▸ **Problem details**
In the listing that follows, find the lines with the string "enhanced" and report how many there are, without commentary.

· · · · · · ·

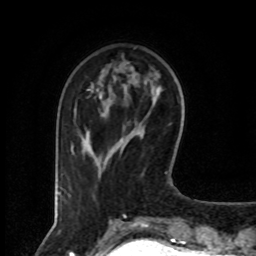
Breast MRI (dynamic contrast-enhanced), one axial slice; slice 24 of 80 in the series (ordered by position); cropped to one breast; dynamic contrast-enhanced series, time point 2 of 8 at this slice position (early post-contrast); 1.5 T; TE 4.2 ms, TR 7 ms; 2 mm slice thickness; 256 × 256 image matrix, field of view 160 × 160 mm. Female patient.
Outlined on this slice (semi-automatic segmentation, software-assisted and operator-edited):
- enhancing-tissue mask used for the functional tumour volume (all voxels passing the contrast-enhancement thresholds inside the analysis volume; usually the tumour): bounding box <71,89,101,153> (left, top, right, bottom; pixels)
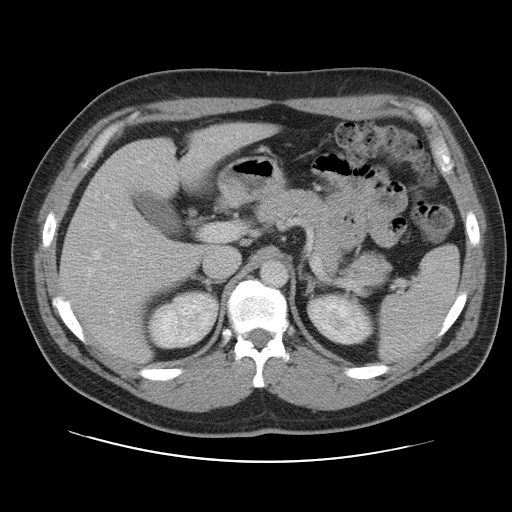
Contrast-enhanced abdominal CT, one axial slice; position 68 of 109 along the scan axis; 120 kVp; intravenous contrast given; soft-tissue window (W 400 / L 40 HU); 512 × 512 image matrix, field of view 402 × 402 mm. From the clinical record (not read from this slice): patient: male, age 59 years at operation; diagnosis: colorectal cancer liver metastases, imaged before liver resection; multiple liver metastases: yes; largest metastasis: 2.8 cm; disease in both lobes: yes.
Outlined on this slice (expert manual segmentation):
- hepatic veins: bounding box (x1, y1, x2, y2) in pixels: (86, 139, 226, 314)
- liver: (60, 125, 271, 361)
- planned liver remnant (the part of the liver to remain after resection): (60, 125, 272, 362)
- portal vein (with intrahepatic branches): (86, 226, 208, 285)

· · · · · · ·

▸ **Task output**
2